The two dozen or so Ukrainians might not seem like many arrivals on national or statewide scales, but they will make a significant difference for cities like Minot and Dickinson. The cities haven’t traditionally been major resettlement hubs, but now “there’s a strong likelihood” the workers’ families will join them, adding to the economy and schools, Triska-Dally said.

Bunchukov, who had jobs in mechanics and furniture sales in Ukraine, works for road contractor Baranko Bros. Inc. He and other new arrivals have experience in Alaska’s seafood industry. Others have worked on cruise ships or held different seasonal jobs. Because of those jobs, many workers already hold Social Security numbers and have studied English, Sanford said.

Dmytro Haiman, who said his English skills steered him toward the Bakken program, recalled sheltering with relatives in his grandmother’s cellar as the war began and bombs fell on his hometown, Chernihiv. In the first months of the war he drove people west to safety and brought canned food, medicine and even generators to Chernihiv amid supply shortages.

He told the AP he expected to work in water transportation and hopes to earn enough money to help his family, “to help us to rebuild our country.”

The Bakken program aims to recruit 100 workers by the end of 2023, and 400 after one year. Those 400 may not all be Ukrainians. Some will drive, start in shops or build roads, pads and fences, “everything from there up to well site operations,” Ness said.

The workers will start in construction and other basic jobs starting at $20 an hour and can rise quickly. They also can leave their jobs or the state while they’re in the Uniting for Ukraine program, which grants “humanitarian parole” lasting two years with a goal of a longer path beyond, but that depends on the federal government, Sanford said.

Four translators help workers with forms, training and community acclimation, Sanford said. One employer has rented eight apartments for workers, while others are in extended-stay hotels until they can find apartments.

Glenn Baranko, president of the contractor building paths to drilling rigs and providing environmental services in the oil field, planned to assign jobs to five initial workers based on their skillsets.

The labor shortage led his company to hire a full-time recruiter, “but there’s still a need,” said Baranko, whose great-grandfather came to the area from Ukraine.

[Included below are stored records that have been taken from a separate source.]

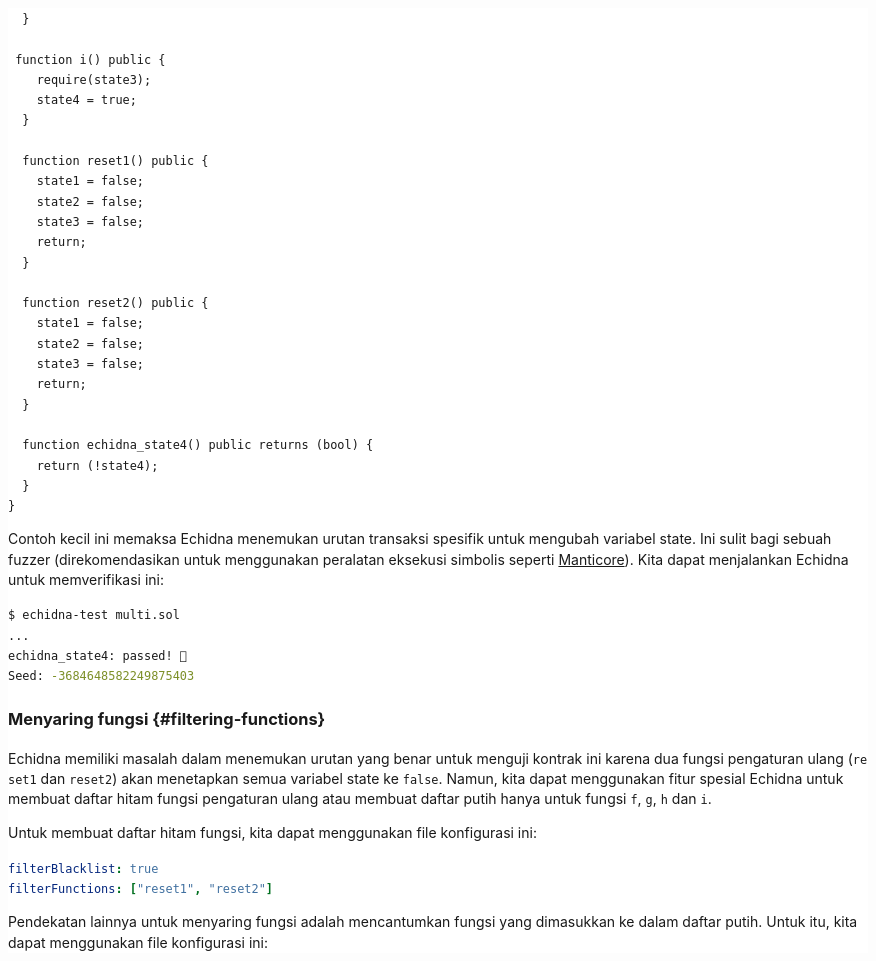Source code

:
 ```solidity
  }

 function i() public {
    require(state3);
    state4 = true;
  }

  function reset1() public {
    state1 = false;
    state2 = false;
    state3 = false;
    return;
  }

  function reset2() public {
    state1 = false;
    state2 = false;
    state3 = false;
    return;
  }

  function echidna_state4() public returns (bool) {
    return (!state4);
  }
}
```

Contoh kecil ini memaksa Echidna menemukan urutan transaksi spesifik untuk mengubah variabel state. Ini sulit bagi sebuah fuzzer (direkomendasikan untuk menggunakan peralatan eksekusi simbolis seperti [Manticore](https://github.com/trailofbits/manticore)). Kita dapat menjalankan Echidna untuk memverifikasi ini:

```bash
$ echidna-test multi.sol
...
echidna_state4: passed! 🎉
Seed: -3684648582249875403
```

### Menyaring fungsi \{#filtering-functions}

Echidna memiliki masalah dalam menemukan urutan yang benar untuk menguji kontrak ini karena dua fungsi pengaturan ulang (`reset1` dan `reset2`) akan menetapkan semua variabel state ke `false`. Namun, kita dapat menggunakan fitur spesial Echidna untuk membuat daftar hitam fungsi pengaturan ulang atau membuat daftar putih hanya untuk fungsi `f`, `g`, `h` dan `i`.

Untuk membuat daftar hitam fungsi, kita dapat menggunakan file konfigurasi ini:

```yaml
filterBlacklist: true
filterFunctions: ["reset1", "reset2"]
```

Pendekatan lainnya untuk menyaring fungsi adalah mencantumkan fungsi yang dimasukkan ke dalam daftar putih. Untuk itu, kita dapat menggunakan file konfigurasi ini:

At a recent lunch for several workers hosted by the Ukrainian Cultural Institute in Dickinson, the new arrivals crowded around a map to point out their hometowns. The cooks laid out dishes of rice rolls, beet bread, deviled eggs and filled dumplings called perogies.

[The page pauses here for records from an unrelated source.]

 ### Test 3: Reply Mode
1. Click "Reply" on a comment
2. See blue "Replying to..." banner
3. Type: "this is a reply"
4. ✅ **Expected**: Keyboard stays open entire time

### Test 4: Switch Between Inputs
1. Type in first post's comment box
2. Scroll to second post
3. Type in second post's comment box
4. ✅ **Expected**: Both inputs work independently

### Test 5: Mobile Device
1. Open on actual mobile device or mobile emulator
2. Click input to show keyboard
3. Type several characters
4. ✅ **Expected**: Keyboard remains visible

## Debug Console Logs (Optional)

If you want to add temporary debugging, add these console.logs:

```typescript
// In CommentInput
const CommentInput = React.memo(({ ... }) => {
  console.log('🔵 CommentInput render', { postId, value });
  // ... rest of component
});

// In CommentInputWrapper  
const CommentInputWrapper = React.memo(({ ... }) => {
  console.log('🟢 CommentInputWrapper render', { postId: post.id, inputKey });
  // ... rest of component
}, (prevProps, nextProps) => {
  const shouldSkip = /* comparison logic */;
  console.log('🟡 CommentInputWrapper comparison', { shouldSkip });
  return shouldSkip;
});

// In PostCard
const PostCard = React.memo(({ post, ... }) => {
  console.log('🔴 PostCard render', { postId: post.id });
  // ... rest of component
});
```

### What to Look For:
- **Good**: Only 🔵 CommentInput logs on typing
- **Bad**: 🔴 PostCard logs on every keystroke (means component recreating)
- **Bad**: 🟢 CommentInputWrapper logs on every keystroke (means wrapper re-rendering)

The institute preserves the area’s Ukrainian heritage and has raised more than $10,000 for humanitarian aid since the war began in February 2022, institute Executive Director Kate Kessel said.

Mannequins wearing traditional garb, displays of decorated eggs and a Ukrainian library fill the institute’s space. A large banner bearing “Peace to Ukraine” stood over the people eating lunch at tables.

Ivan Sakivskyi, who works for Baranko, said he looks forward to opportunities for promotion, such as driving heavy equipment, and gaining new experience.

Though he doesn’t plan to live long-term in the U.S., Sakivskyi said he would like to return for work after visiting loved ones in his home country.

“My heart and my soul” are in Ukraine. “It’s my friends,” the Odesa native said. “It’s my family.”